Work instructions:
Write what comes next in the mailing-list thread on consonance and waveform periods, picking up after its last quoted line.

Text shown:
Yes, shorter periods tend to be associated with consonance. One
of my favorite measures of consonance for dyads is

numerator * denominator

for a ratio in lowest terms. This isn't an octave-equivalant
measure, however. When you assume octave-equivalence, odd limit
seems to be about as good as they come.

-C.

>>if u think about the acoustics, this chord does not actually have a
>>definite period, because the major third is irrational, simply no
>>matter how many times the wave repeats are they all adding up, every
>>cycle it sounds slightly different. yet even though we can hear a
>>dissonance we, accept this as 'consonant' because it sounds very
>>similar to the 'real' chord 1.0 1.25 1.5 which has a definite period
>>and the waveform is exactly the same each time
>
>Yes, shorter periods tend to be associated with consonance. One
>of my favorite measures of consonance for dyads is
>
>numerator * denominator
>
>for a ratio in lowest terms.

I forgot to say that this gives the length of the period of the
dyad.

-Carl

--- In tuning-math@yahoogroups.com, Carl Lumma <ekin@...> wrote:
>
> >>if u think about the acoustics, this chord does not actually have a
> >>definite period, because the major third is irrational, simply no
> >>matter how many times the wave repeats are they all adding up, every
> >>cycle it sounds slightly different. yet even though we can hear a
> >>dissonance we, accept this as 'consonant' because it sounds very
> >>similar to the 'real' chord 1.0 1.25 1.5 which has a definite period
> >>and the waveform is exactly the same each time
> >
> >Yes, shorter periods tend to be associated with consonance. One
> >of my favorite measures of consonance for dyads is
> >
> >numerator * denominator
> >
> >for a ratio in lowest terms.

Picture annotation records:
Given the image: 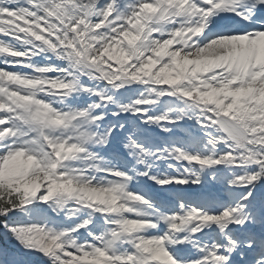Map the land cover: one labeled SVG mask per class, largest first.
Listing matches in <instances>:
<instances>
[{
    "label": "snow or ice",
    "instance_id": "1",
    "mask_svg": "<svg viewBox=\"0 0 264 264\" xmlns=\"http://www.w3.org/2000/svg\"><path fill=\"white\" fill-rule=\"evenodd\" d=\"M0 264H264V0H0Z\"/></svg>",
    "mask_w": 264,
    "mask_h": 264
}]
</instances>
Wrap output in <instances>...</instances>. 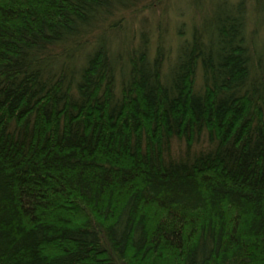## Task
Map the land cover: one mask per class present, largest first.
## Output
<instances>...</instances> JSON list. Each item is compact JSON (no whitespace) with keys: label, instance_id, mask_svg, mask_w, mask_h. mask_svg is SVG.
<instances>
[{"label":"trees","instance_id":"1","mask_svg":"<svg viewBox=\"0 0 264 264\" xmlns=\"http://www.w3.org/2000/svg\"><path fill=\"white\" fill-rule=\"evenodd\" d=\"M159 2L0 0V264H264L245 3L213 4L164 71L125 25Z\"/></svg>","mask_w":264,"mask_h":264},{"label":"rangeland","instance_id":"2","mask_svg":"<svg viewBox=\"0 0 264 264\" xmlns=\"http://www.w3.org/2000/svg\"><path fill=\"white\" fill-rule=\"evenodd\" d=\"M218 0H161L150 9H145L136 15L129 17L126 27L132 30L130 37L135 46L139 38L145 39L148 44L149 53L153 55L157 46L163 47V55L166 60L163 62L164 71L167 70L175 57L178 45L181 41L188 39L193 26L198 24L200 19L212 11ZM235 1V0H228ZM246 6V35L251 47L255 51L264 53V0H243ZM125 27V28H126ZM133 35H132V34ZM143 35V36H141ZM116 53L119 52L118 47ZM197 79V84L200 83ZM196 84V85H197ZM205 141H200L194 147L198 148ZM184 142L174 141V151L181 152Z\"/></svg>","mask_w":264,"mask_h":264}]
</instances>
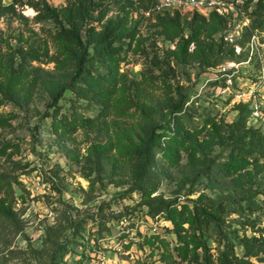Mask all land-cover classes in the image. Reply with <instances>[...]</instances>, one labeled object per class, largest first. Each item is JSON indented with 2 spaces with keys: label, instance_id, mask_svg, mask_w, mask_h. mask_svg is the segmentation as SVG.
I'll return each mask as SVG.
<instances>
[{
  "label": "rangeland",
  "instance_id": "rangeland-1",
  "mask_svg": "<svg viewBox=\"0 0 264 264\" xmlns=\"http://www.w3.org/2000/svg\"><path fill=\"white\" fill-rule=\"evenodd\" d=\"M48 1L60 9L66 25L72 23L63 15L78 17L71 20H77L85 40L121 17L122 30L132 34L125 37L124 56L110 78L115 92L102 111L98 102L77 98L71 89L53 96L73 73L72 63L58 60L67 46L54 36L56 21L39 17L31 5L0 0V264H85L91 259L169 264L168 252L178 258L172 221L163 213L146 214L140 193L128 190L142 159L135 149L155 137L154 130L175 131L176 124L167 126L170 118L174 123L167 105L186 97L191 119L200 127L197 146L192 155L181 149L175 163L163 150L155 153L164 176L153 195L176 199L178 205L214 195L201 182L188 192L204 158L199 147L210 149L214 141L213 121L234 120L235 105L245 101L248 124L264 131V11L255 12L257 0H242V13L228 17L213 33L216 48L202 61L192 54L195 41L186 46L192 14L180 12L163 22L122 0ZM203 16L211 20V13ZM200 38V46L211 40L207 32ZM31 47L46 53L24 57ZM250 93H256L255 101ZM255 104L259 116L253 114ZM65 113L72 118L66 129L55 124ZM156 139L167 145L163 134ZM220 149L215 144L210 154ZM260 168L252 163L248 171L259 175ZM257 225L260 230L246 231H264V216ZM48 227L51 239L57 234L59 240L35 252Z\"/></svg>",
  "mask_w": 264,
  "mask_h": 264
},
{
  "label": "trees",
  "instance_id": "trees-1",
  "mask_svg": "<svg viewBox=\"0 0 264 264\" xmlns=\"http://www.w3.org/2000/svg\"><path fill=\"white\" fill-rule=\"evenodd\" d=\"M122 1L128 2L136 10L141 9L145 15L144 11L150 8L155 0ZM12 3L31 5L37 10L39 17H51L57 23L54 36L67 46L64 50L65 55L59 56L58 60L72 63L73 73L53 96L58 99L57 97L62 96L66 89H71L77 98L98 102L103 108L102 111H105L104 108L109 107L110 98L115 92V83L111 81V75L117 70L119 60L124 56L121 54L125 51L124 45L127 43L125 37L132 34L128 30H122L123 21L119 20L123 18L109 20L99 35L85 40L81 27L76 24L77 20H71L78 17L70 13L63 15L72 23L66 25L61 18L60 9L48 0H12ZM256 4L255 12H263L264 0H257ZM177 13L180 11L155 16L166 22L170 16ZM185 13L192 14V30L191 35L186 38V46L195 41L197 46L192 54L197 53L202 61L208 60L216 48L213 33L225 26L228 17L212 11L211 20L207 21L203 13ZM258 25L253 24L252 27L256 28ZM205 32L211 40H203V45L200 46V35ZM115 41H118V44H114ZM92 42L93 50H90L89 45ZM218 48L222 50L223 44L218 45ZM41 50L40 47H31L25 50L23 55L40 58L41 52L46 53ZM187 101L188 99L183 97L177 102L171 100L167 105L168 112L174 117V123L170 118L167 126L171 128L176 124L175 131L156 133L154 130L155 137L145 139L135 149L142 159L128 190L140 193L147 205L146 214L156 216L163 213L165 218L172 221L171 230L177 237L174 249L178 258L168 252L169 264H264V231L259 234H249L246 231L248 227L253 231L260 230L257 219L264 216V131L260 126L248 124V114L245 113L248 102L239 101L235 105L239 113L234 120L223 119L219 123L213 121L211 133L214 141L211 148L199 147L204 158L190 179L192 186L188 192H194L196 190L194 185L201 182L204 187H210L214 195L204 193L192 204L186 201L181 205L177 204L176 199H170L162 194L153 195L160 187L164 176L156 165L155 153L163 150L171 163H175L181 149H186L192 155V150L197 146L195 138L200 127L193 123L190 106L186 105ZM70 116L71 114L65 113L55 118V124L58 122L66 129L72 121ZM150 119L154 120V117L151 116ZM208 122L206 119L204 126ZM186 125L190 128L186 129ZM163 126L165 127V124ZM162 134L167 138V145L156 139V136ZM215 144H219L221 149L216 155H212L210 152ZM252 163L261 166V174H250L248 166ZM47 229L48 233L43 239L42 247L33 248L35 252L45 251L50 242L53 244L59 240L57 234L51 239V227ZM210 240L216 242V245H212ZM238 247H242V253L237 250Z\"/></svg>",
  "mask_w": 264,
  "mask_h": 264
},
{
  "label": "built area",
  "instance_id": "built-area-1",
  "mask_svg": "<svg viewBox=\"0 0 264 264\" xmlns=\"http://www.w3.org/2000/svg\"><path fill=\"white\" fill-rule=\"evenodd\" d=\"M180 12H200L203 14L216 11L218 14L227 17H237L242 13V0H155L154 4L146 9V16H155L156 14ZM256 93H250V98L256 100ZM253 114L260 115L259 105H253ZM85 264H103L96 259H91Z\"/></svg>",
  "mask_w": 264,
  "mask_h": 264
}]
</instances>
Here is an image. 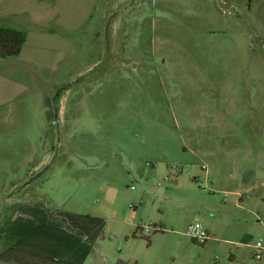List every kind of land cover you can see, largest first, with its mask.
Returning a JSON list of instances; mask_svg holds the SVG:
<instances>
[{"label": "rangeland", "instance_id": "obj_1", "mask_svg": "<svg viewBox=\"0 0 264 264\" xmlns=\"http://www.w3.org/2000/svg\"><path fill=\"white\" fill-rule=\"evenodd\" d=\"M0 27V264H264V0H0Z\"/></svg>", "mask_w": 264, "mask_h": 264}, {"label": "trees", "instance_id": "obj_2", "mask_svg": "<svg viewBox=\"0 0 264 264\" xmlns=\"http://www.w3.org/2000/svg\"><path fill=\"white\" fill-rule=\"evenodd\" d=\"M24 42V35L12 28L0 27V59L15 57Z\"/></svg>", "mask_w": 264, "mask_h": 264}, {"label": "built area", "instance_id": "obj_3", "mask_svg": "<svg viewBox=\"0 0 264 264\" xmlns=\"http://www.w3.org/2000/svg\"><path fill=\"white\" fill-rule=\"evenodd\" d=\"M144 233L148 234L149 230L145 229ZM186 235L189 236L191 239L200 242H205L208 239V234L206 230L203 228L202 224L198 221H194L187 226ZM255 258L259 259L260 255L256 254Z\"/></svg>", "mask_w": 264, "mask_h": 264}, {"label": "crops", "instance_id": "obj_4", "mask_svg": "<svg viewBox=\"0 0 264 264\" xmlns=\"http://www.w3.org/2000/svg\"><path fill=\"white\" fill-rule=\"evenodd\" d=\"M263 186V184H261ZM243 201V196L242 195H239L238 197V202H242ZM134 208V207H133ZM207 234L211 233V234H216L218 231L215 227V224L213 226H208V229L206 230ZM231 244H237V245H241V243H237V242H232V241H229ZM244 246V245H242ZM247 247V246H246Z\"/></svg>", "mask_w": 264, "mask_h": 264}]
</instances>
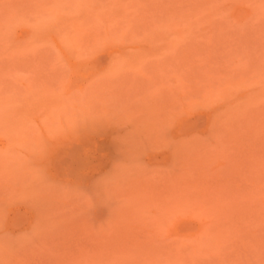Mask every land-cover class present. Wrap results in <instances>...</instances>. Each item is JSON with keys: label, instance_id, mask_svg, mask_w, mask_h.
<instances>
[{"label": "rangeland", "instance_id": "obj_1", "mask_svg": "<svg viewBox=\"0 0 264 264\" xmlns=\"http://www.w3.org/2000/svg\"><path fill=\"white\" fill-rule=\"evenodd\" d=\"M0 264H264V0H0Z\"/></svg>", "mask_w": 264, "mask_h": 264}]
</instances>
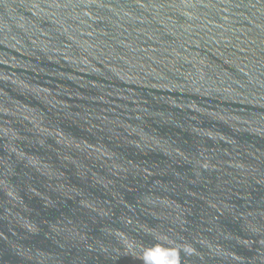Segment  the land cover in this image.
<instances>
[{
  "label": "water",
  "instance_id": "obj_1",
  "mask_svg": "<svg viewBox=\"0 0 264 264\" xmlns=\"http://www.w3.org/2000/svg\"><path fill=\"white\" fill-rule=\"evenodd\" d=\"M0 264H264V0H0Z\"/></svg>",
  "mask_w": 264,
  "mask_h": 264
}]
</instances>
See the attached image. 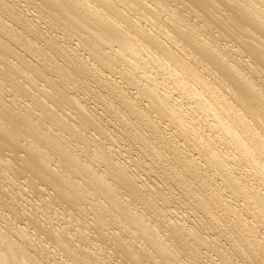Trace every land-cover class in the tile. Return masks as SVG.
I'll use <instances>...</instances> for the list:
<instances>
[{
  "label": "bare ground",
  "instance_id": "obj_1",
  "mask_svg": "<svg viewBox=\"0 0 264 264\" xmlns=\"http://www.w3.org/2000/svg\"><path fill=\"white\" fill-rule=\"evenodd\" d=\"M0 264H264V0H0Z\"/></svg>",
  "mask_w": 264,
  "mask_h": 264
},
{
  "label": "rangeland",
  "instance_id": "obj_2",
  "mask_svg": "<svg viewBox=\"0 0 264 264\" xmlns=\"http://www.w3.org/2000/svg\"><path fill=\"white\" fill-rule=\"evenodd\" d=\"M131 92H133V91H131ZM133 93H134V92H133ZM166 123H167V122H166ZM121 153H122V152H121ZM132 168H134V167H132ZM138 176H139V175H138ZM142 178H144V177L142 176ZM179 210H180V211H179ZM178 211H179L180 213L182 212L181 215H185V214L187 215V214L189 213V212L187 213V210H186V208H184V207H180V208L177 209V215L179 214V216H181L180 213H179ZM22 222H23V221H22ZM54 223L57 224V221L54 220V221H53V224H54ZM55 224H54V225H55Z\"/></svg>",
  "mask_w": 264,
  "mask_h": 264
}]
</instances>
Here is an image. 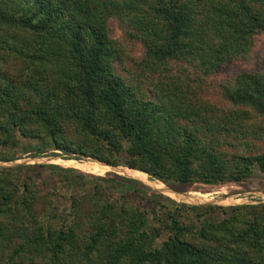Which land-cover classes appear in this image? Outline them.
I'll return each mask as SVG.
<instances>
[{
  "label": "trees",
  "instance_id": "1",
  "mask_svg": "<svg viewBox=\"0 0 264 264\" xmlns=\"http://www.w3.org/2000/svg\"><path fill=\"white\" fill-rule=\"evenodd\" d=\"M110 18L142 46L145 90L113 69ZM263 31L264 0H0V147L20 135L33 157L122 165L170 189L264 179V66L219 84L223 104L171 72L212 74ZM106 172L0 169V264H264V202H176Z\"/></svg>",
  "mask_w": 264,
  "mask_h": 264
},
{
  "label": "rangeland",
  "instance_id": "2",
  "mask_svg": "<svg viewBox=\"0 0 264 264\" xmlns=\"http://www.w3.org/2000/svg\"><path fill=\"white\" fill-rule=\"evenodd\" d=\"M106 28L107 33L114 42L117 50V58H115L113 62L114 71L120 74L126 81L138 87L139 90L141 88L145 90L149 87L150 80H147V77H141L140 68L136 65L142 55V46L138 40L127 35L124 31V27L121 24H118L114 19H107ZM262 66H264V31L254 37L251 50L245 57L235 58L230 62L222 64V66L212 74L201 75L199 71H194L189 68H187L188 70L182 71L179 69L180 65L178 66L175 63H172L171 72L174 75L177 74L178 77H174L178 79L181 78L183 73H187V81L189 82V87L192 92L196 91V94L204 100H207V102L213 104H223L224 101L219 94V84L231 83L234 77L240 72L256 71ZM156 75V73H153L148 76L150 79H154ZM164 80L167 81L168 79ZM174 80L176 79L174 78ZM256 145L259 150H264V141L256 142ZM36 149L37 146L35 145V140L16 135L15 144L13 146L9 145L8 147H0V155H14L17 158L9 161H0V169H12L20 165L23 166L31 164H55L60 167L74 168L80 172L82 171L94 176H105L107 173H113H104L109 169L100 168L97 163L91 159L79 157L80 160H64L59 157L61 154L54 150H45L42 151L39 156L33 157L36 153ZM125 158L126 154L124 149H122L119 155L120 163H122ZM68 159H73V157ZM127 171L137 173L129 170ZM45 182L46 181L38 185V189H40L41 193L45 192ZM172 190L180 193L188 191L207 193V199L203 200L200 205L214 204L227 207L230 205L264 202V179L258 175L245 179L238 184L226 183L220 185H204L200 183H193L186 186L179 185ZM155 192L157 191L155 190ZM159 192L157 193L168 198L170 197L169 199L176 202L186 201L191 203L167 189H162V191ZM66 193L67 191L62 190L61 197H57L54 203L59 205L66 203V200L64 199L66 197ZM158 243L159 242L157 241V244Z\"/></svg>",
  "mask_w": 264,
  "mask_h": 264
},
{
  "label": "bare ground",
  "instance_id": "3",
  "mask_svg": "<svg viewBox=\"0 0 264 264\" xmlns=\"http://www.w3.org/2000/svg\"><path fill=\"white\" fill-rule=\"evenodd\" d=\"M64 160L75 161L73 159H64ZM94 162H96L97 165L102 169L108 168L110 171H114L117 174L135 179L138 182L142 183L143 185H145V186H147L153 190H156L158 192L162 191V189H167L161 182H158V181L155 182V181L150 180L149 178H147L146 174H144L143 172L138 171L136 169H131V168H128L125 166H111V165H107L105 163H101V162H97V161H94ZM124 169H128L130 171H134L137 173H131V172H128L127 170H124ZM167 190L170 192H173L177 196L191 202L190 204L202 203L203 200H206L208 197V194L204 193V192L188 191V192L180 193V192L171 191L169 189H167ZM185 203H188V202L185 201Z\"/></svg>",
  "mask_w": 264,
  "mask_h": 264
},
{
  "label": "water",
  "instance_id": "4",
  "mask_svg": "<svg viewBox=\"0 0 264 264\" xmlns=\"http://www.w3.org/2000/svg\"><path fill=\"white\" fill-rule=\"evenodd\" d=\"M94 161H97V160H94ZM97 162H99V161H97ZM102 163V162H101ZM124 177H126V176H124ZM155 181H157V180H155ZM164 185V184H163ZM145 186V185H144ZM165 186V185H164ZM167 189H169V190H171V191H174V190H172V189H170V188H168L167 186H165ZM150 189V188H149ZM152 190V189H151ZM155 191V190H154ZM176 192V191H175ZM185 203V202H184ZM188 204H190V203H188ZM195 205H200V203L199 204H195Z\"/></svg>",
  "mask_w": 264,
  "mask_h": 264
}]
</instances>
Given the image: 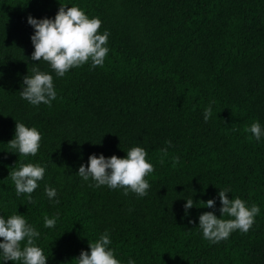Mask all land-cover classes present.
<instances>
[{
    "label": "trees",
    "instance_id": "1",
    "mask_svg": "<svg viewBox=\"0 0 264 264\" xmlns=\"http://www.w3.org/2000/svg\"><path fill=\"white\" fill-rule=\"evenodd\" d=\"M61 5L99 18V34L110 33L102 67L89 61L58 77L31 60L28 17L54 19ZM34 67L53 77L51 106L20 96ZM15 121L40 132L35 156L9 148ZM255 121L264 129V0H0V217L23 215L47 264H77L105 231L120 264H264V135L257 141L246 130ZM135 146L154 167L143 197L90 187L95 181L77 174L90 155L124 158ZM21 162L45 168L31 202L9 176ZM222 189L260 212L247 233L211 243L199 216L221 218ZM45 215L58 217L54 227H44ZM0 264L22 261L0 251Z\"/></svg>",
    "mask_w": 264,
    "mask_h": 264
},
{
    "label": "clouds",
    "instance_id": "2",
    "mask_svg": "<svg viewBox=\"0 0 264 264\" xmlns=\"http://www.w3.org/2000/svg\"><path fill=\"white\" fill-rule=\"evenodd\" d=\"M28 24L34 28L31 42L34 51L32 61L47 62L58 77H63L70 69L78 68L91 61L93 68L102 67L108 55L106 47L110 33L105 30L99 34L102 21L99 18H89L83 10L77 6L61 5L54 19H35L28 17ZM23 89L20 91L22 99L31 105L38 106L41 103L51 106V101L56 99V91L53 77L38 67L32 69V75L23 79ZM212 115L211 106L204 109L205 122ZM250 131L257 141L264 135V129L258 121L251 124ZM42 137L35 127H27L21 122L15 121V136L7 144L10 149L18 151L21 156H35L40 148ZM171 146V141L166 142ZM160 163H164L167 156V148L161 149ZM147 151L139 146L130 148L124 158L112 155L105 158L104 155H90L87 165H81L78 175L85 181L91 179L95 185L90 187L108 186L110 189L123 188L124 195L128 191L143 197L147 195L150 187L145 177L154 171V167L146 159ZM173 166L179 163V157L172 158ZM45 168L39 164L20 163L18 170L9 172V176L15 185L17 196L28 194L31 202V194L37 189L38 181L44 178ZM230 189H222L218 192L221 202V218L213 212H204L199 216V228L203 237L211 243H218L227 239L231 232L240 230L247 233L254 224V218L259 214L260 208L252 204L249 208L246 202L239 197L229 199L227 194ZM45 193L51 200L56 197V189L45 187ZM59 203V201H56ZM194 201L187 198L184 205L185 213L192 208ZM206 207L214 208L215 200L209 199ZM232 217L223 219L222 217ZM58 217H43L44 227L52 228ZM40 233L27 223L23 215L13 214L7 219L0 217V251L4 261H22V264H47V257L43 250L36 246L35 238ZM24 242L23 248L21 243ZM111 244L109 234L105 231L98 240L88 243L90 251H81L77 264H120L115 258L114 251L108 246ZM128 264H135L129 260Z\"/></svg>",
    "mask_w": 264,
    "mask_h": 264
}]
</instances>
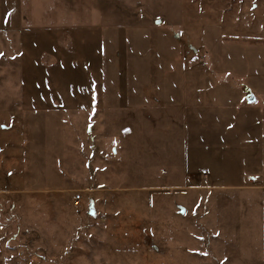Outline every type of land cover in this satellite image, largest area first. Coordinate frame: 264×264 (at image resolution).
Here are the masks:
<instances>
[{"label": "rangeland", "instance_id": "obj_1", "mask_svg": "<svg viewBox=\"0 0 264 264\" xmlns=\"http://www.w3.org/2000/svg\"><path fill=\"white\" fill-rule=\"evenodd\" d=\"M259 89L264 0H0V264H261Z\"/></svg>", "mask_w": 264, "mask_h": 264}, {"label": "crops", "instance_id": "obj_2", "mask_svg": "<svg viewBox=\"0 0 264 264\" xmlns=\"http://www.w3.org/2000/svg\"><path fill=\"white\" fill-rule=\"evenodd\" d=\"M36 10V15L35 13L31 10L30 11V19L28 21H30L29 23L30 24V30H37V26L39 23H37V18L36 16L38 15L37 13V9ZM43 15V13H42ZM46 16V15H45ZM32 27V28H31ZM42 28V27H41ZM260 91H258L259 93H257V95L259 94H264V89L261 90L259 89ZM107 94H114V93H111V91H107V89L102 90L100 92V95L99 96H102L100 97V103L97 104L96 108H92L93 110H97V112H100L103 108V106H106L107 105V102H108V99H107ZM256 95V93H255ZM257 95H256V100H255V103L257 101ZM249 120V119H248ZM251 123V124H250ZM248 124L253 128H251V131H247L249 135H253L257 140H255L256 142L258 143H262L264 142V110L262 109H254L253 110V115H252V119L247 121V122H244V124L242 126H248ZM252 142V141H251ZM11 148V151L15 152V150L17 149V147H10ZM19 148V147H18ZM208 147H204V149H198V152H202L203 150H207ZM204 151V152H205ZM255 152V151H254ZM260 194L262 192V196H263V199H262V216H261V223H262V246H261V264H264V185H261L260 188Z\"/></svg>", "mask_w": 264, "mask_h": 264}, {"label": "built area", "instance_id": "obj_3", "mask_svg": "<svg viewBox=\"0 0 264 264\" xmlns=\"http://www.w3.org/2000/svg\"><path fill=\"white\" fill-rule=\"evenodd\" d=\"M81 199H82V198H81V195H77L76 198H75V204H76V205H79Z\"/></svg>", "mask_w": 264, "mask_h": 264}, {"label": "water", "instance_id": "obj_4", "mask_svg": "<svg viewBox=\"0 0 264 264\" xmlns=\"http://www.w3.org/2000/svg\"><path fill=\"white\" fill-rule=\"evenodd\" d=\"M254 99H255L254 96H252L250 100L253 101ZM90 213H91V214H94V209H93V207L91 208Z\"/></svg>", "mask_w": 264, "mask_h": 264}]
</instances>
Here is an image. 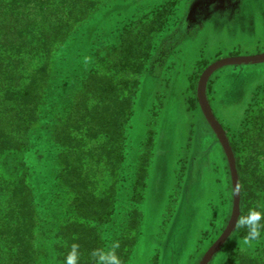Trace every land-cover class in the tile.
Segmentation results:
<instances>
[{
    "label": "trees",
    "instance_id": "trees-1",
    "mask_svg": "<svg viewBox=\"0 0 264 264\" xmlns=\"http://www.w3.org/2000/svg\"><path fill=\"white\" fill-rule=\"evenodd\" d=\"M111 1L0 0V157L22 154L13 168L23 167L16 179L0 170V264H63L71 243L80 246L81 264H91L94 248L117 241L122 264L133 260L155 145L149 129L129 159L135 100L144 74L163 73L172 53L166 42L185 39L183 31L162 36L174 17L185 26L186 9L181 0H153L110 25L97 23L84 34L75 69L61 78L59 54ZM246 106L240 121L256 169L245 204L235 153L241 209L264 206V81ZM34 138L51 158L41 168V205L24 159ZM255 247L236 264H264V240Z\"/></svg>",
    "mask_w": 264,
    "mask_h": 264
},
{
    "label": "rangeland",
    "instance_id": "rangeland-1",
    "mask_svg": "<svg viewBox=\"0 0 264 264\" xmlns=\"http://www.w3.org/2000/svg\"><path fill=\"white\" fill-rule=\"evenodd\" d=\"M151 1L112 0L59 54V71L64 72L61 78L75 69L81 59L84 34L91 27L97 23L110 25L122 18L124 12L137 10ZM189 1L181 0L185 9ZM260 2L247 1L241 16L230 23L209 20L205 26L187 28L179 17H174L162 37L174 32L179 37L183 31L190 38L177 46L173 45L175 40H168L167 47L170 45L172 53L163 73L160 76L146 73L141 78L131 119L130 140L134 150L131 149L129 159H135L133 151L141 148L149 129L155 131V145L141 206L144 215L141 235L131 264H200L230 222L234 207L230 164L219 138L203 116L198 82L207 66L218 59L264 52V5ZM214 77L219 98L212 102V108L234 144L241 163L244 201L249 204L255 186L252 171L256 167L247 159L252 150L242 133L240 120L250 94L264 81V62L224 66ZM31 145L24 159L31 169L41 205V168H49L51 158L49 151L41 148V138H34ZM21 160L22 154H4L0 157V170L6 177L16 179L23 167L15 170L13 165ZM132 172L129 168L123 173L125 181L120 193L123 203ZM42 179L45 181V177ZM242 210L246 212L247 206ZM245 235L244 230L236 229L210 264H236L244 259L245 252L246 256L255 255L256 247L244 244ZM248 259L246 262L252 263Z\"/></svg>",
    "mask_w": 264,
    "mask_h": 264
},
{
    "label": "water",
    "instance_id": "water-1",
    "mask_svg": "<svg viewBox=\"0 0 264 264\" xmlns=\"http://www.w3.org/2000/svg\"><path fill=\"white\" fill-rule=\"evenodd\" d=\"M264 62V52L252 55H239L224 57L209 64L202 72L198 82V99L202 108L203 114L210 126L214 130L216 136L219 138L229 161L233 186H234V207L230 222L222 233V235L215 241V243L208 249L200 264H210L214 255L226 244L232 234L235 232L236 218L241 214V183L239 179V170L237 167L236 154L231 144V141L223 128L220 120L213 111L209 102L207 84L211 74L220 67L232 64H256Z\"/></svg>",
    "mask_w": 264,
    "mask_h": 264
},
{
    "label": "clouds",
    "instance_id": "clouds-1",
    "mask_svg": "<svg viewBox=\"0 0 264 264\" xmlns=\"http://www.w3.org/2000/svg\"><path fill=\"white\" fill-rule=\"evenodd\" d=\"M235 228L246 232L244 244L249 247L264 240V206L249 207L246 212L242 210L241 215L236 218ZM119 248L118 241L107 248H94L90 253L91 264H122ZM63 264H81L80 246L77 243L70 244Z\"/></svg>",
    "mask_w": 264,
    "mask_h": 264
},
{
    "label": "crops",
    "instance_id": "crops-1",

Response to this task:
>
> I forgot to say that this gives the length of the period of the
> dyad.
>
> -Carl
>

what is a dyad?

At 06:09 PM 9/24/2006, you wrote:
>--- In tuning-math@yahoogroups.com, Carl Lumma <ekin@...> wrote:
>>
>> >>if u think about the acoustics, this chord does not actually have a
>> >>definite period, because the major third is irrational, simply no
>> >>matter how many times the wave repeats are they all adding up, every
>> >>cycle it sounds slightly different. yet even though we can hear a
>> >>dissonance we, accept this as 'consonant' because it sounds very
>> >>similar to the 'real' chord 1.0 1.25 1.5 which has a definite period
>> >>and the waveform is exactly the same each time
>> >
>> >Yes, shorter periods tend to be associated with consonance. One
>> >of my favorite measures of consonance for dyads is
>> >
>> >numerator * denominator
>> >
>> >for a ratio in lowest terms.
>>
>> I forgot to say that this gives the length of the period of the
>> dyad.
>>
>> -Carl
>>
>
>what is a dyad?

The interval between a pair of pitches. -C.